■ What you are asked to do ■
Render every line of the listing below as a JSON list of strings, one string per line, omitting blank lines.

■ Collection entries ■
• • • • •

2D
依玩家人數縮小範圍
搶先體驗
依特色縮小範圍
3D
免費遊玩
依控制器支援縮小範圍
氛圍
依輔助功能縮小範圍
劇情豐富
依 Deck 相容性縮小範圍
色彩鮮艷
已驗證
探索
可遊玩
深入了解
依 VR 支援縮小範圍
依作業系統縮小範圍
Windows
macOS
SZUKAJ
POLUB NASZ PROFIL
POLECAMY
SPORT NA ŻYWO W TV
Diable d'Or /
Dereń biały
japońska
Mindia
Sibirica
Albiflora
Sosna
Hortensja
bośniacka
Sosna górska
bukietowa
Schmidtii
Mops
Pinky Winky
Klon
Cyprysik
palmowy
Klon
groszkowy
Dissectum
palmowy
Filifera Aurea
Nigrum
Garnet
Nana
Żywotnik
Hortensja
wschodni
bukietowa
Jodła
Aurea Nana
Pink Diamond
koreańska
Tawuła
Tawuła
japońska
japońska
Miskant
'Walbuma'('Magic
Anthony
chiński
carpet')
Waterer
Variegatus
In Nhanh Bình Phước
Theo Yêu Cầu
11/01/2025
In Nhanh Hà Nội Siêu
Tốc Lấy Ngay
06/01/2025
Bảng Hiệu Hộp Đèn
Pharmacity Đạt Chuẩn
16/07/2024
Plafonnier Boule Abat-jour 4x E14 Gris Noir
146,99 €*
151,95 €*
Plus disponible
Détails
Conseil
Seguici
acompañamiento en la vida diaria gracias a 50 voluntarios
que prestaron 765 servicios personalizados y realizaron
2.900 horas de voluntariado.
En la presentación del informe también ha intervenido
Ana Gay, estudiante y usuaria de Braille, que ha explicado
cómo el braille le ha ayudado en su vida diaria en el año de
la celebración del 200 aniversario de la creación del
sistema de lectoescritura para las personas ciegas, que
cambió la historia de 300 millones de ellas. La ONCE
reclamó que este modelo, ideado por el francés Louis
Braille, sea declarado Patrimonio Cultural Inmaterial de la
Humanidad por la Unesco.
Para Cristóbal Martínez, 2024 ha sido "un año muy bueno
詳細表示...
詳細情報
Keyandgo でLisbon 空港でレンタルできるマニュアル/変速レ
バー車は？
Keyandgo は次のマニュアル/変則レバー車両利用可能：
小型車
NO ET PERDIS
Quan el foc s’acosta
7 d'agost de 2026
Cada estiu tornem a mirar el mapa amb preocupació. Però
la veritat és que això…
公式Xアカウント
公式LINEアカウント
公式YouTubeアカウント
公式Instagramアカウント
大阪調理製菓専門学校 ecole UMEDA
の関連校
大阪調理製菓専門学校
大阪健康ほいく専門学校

• • • • •

■ Solved problem ■
[
  "2D",
  "依玩家人數縮小範圍",
  "搶先體驗",
  "依特色縮小範圍",
  "3D",
  "免費遊玩",
  "依控制器支援縮小範圍",
  "氛圍",
  "依輔助功能縮小範圍",
  "劇情豐富",
  "依 Deck 相容性縮小範圍",
  "色彩鮮艷",
  "已驗證",
  "探索",
  "可遊玩",
  "深入了解",
  "依 VR 支援縮小範圍",
  "依作業系統縮小範圍",
  "Windows",
  "macOS",
  "SZUKAJ",
  "POLUB NASZ PROFIL",
  "POLECAMY",
  "SPORT NA ŻYWO W TV",
  "Diable d'Or /",
  "Dereń biały",
  "japońska",
  "Mindia",
  "Sibirica",
  "Albiflora",
  "Sosna",
  "Hortensja",
  "bośniacka",
  "Sosna górska",
  "bukietowa",
  "Schmidtii",
  "Mops",
  "Pinky Winky",
  "Klon",
  "Cyprysik",
  "palmowy",
  "Klon",
  "groszkowy",
  "Dissectum",
  "palmowy",
  "Filifera Aurea",
  "Nigrum",
  "Garnet",
  "Nana",
  "Żywotnik",
  "Hortensja",
  "wschodni",
  "bukietowa",
  "Jodła",
  "Aurea Nana",
  "Pink Diamond",
  "koreańska",
  "Tawuła",
  "Tawuła",
  "japońska",
  "japońska",
  "Miskant",
  "'Walbuma'('Magic",
  "Anthony",
  "chiński",
  "carpet')",
  "Waterer",
  "Variegatus",
  "In Nhanh Bình Phước",
  "Theo Yêu Cầu",
  "11/01/2025",
  "In Nhanh Hà Nội Siêu",
  "Tốc Lấy Ngay",
  "06/01/2025",
  "Bảng Hiệu Hộp Đèn",
  "Pharmacity Đạt Chuẩn",
  "16/07/2024",
  "Plafonnier Boule Abat-jour 4x E14 Gris Noir",
  "146,99 €*",
  "151,95 €*",
  "Plus disponible",
  "Détails",
  "Conseil",
  "Seguici",
  "acompañamiento en la vida diaria gracias a 50 voluntarios",
  "que prestaron 765 servicios personalizados y realizaron",
  "2.900 horas de voluntariado.",
  "En la presentación del informe también ha intervenido",
  "Ana Gay, estudiante y usuaria de Braille, que ha explicado",
  "cómo el braille le ha ayudado en su vida diaria en el año de",
  "la celebración del 200 aniversario de la creación del",
  "sistema de lectoescritura para las personas ciegas, que",
  "cambió la historia de 300 millones de ellas. La ONCE",
  "reclamó que este modelo, ideado por el francés Louis",
  "Braille, sea declarado Patrimonio Cultural Inmaterial de la",
  "Humanidad por la Unesco.",
  "Para Cristóbal Martínez, 2024 ha sido \"un año muy bueno",
  "詳細表示...",
  "詳細情報",
  "Keyandgo でLisbon 空港でレンタルできるマニュアル/変速レ",
  "バー車は？",
  "Keyandgo は次のマニュアル/変則レバー車両利用可能：",
  "小型車",
  "NO ET PERDIS",
  "Quan el foc s’acosta",
  "7 d'agost de 2026",
  "Cada estiu tornem a mirar el mapa amb preocupació. Però",
  "la veritat és que això…",
  "公式Xアカウント",
  "公式LINEアカウント",
  "公式YouTubeアカウント",
  "公式Instagramアカウント",
  "大阪調理製菓専門学校 ecole UMEDA",
  "の関連校",
  "大阪調理製菓専門学校",
  "大阪健康ほいく専門学校"
]